Sunday, July 31, 2011

National Folklore Collection



When I started conducting research for this trip, I immediately began looking for repositories of Irish folklore. Libraries would be helpful certainly, but archives or special collections, even better. I stumbled across the National Folklore Collection at the University College Dublin (UCD) while conducting a google search. Its website stated that the National Folklore Collection was, “home to one of the largest collections of [Irish] oral and ethnological material in the world." It supposedly contained books, manuscripts, musical recordings, and fine art all related to Irish folk history. It sounded like I had hit the jackpot.

It was necessary for me to apply for permission to use the Archives, so back in the early months of 2010 I filled out an application and faxed it overseas. I was thrilled when I found out that my application had been accepted. I had an appointment with Archivist Críostóir Mac Cárthaigh. Me... an official pseudo-researcher at the National Folklore Collection at the University College Dublin! If I had been asked as a child what I wanted to be when I grew up, this would never had crossed my mind.

It was surprising to me that few people in the Dublin's City Centre could tell me how to get to UCD. It wasn't on any maps of the city, so I had to search maps of the region. I finally figured out how to get there via bus with the help of a friendly fellow at the Tourism Bureau. The trip only took about a half-hour via bus. The campus was quiet and small. Very green grass, a small lake, and cubic grey buildings. It didn't take too long to find the Archives in a building largely dedicated to theatre and language studies. The Archives were located in a small corner.

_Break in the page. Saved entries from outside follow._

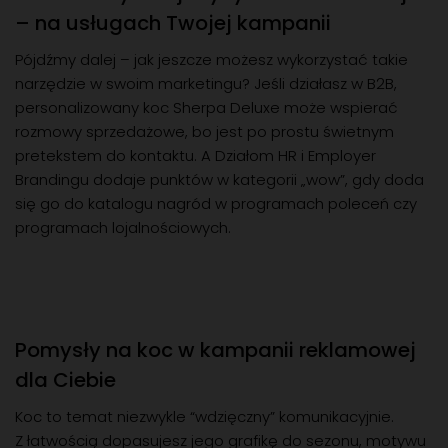
– na usługach Twojej kampanii
Pójdźmy dalej – jak jeszcze możesz wykorzystać takie
narzędzie w swoim marketingu? Jeśli działasz w B2B,
personalizowany koc Sherpa Deluxe może wspierać
rozmowy sprzedażowe, bo jest po prostu świetnym
pretekstem do kontaktu. A Działom HR i Employer
Brandingu dodaje punktów w kategorii „wow”, gdy doda
się go do katalogu nagród w programach poleceń czy
programach lojalnościowych.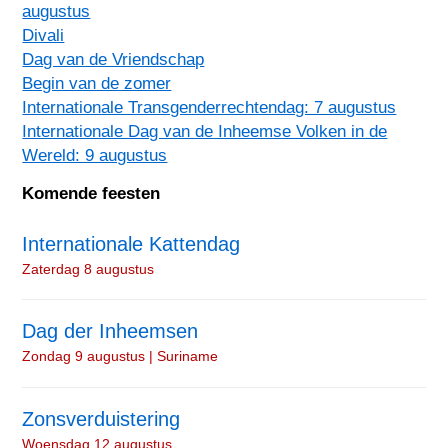
augustus
Divali
Dag van de Vriendschap
Begin van de zomer
Internationale Transgenderrechtendag: 7 augustus
Internationale Dag van de Inheemse Volken in de
Wereld: 9 augustus
Komende feesten
Internationale Kattendag
Zaterdag 8 augustus
Dag der Inheemsen
Zondag 9 augustus | Suriname
Zonsverduistering
Woensdag 12 augustus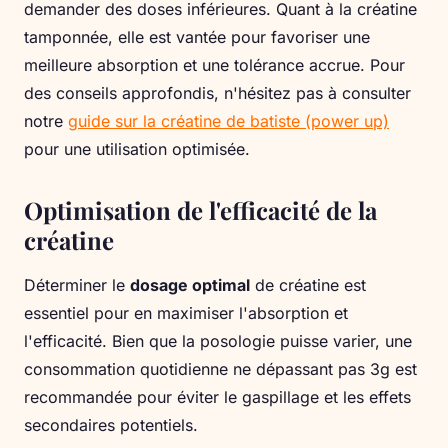
demander des doses inférieures. Quant à la créatine
tamponnée, elle est vantée pour favoriser une
meilleure absorption et une tolérance accrue. Pour
des conseils approfondis, n'hésitez pas à consulter
notre
guide sur la créatine de batiste (power up)
pour une utilisation optimisée.
Optimisation de l'efficacité de la
créatine
Déterminer le
dosage optimal
de créatine est
essentiel pour en maximiser l'absorption et
l'efficacité. Bien que la posologie puisse varier, une
consommation quotidienne ne dépassant pas 3g est
recommandée pour éviter le gaspillage et les effets
secondaires potentiels.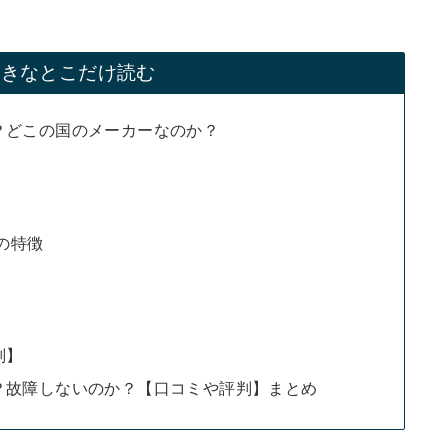
好きなとこだけ読む
？どこの国のメーカーなのか？
の特徴
判】
？故障しないのか？【口コミや評判】まとめ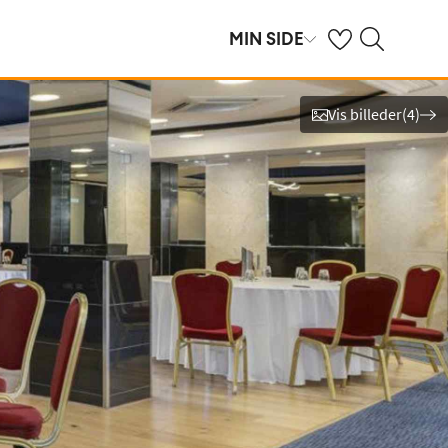
Se dine gemte hot
Søg på spies.dk
MIN SIDE
Vis billeder
(
4
)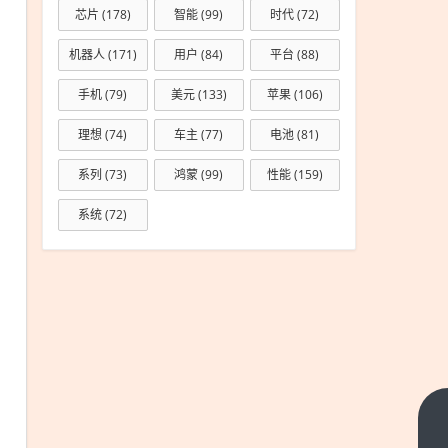
芯片
(178)
智能
(99)
时代
(72)
机器人
(171)
用户
(84)
平台
(88)
手机
(79)
美元
(133)
苹果
(106)
理想
(74)
车主
(77)
电池
(81)
系列
(73)
鸿蒙
(99)
性能
(159)
系统
(72)
华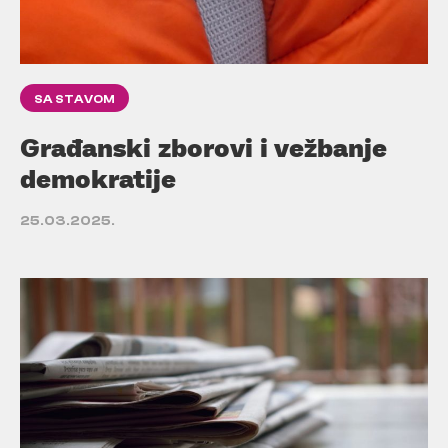
SA STAVOM
Građanski zborovi i vežbanje
demokratije
25.03.2025.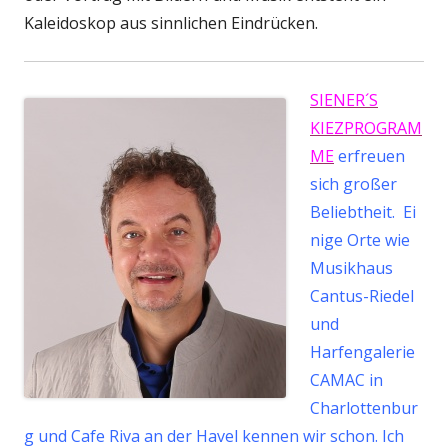
Kaleidoskop aus sinnlichen Eindrücken.
SIENER´S
KIEZPROGRAM
ME
erfreuen
sich großer
Beliebtheit.
Ei
nige Orte wie
Musikhaus
Cantus-Riedel
und
Harfengalerie
CAMAC in
Charlottenbur
g und Cafe Riva an der Havel kennen wir schon. Ich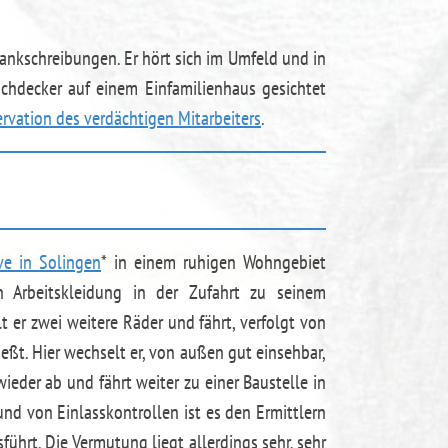
ankschreibungen. Er hört sich im Umfeld und in
achdecker auf einem Einfamilienhaus gesichtet
rvation des verdächtigen Mitarbeiters
.
ive in Solingen
* in einem ruhigen Wohngebiet
in Arbeitskleidung in der Zufahrt zu seinem
t er zwei weitere Räder und fährt, verfolgt von
ießt. Hier wechselt er, von außen gut einsehbar,
ieder ab und fährt weiter zu einer Baustelle in
nd von Einlasskontrollen ist es den Ermittlern
sführt. Die Vermutung liegt allerdings sehr, sehr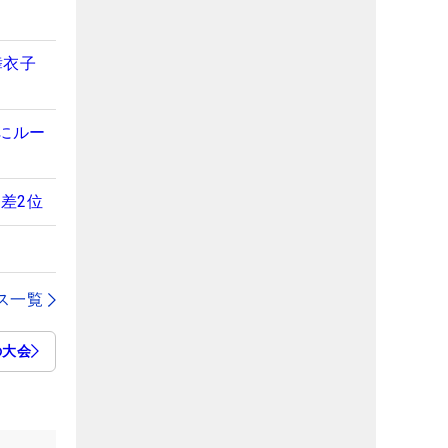
舞衣子
にルー
差2位
ス一覧
の大会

Upon entering the Collection, I introduced myself to a young man named Johnny, and he told me that Críostóir (pronounced Cris-to-er) would be 'round to help me in a few minutes. Eventually, a friendly man sporting a blue button-down shirt, about 50-years old, appeared. He introduced himself as Críostóir, shook my hand, asked a few questions about the kinds of material I wanted to look at, and took me behind a locked door. We then walked down another hallway. Beautiful paintings depicting different aspects of Irish life and lore adorned the walls.

Críostóir brought me to a room with a card catalogue stretched alongside a wall, and he taught me "the rules of using it". The card catalogue was divided into subsections such as: Historical Figures, Storytellers, Important Locations, The Otherworld, Fairies, Fairy Abductions, Fairies Trapped in Other Beings, Fairy Hills, Fairy Houses, Water Creatures, etc. The sections were not in any alphabetical order, and were labeled in English on the outside of the drawer, and Irish on the inside on large index cards fading with age.

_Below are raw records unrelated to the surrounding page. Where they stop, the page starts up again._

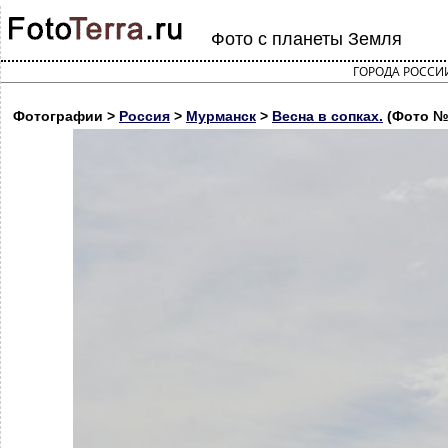
Фото с планеты Земля
ГОРОДА РОССИ
Фотографии >
Россия
>
Мурманск
>
Весна в сопках.
(Фото №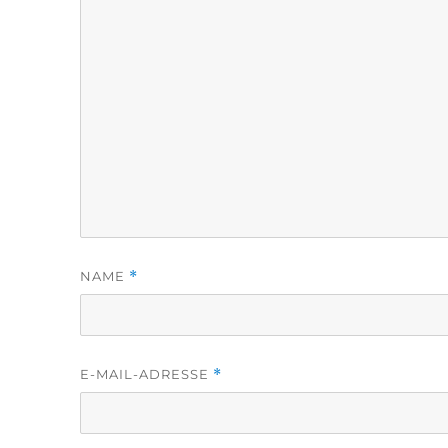
NAME
*
E-MAIL-ADRESSE
*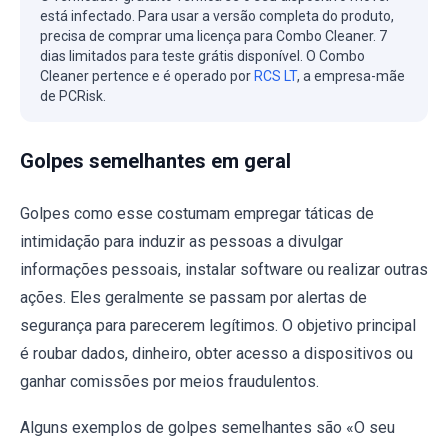
está infectado. Para usar a versão completa do produto,
precisa de comprar uma licença para Combo Cleaner. 7
dias limitados para teste grátis disponível. O Combo
Cleaner pertence e é operado por
RCS LT
, a empresa-mãe
de PCRisk.
Golpes semelhantes em geral
Golpes como esse costumam empregar táticas de
intimidação para induzir as pessoas a divulgar
informações pessoais, instalar software ou realizar outras
ações. Eles geralmente se passam por alertas de
segurança para parecerem legítimos. O objetivo principal
é roubar dados, dinheiro, obter acesso a dispositivos ou
ganhar comissões por meios fraudulentos.
Alguns exemplos de golpes semelhantes são «O seu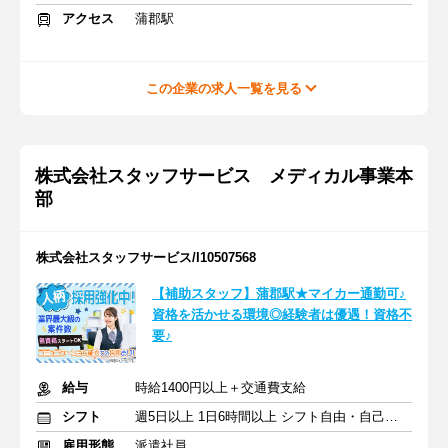
アクセス
蒲郡駅
この企業の求人一覧を見る
株式会社スタッフサービス メディカル事業本
部
株式会社スタッフサービス/I10507568
【補助スタッフ】蒲郡駅★マイカー通勤可♪
資格を活かせる環境◎経験者は優遇！資格不
要♪
給与
時給1400円以上＋交通費支給
シフト
週5日以上 1日6時間以上 シフト自由・自己申告
雇用形態
派遣社員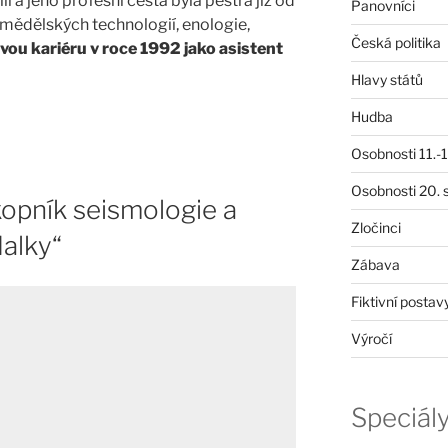
ii a jeho profesní cesta byla pestrá již od
Panovníci
emědělských technologií, enologie,
Česká politika
svou kariéru v roce 1992 jako asistent
Hlavy států
Hudba
Osobnosti 11.-19
Osobnosti 20. s
kopník seismologie a
Zločinci
alky“
Zábava
Fiktivní postav
Výročí
Speciál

Next, Críostóir explained that I was not allowed to remove any index cards from the card catalogue. If I saw a card written in English that interested me, I was to copy down the call number, get him, and he would go and find the material in another room. He advised that I ignore the cards written in Irish for, frankly, I wouldn't know how to read them. The archivist also gave me an old copy of a book he referred to as “the Bible of Irish Folklore”. It was a thick book with an old green cover and tattered binding called A Handbook of Irish Folklore by Seán Ó Súilleabháin. It was a thrill to see it as I had read about it in other books.

Flipping through the Handbook, and searching through the card catalogue, could have easily taken me days। The experience of flipping through the old, irreplaceable index cards in English and Irish – covering all kinds of topics and tales - was extraordinary. It felt like dipping my hands into a box and scrolling through hundreds of years of history and stories.


I noticed that many of the cards in the catalogue did not refer to stories with titles. Rather, they contained barely legible, brief synopses of folktales along with reference numbers. These stories were simple and concise. No character development, no description of setting, no real sense of tone. The event and the end. Take the following stories for example:

"Man thinks friends who [are] coming to visit him were delayed too long as he went with his dog. He hunted his dog in under the bridge[.] The whole crowd of wee folk went away [up] the fields laughing [and shouting]. They thought they were the fairies."

"People brought away by the fairies [are] put riding on white horses, brought over the hills and left back again before dawn…"

Now that I have been to the National Folklore Collection, I find myself left with more questions that answers. I am beginning to question what a folktale really is. Or perhaps I am broadening my description of a folktale. A Handbook of Irish Folklore gives incredibly precise directions for students of cultural anthropology on how to record a folktale. Incredibly precise. And I hope to write about those directions in a future post.

I see that my time at this Internet Cafe is winding down, and so I will have to bring this post to a close. Here is the tale of my trip to the National Folklore Collection as one might find in the old card catalogue: Student goes to place with many books. He receives help from a learned man. The student reads. He leaves with new appreciation and questions.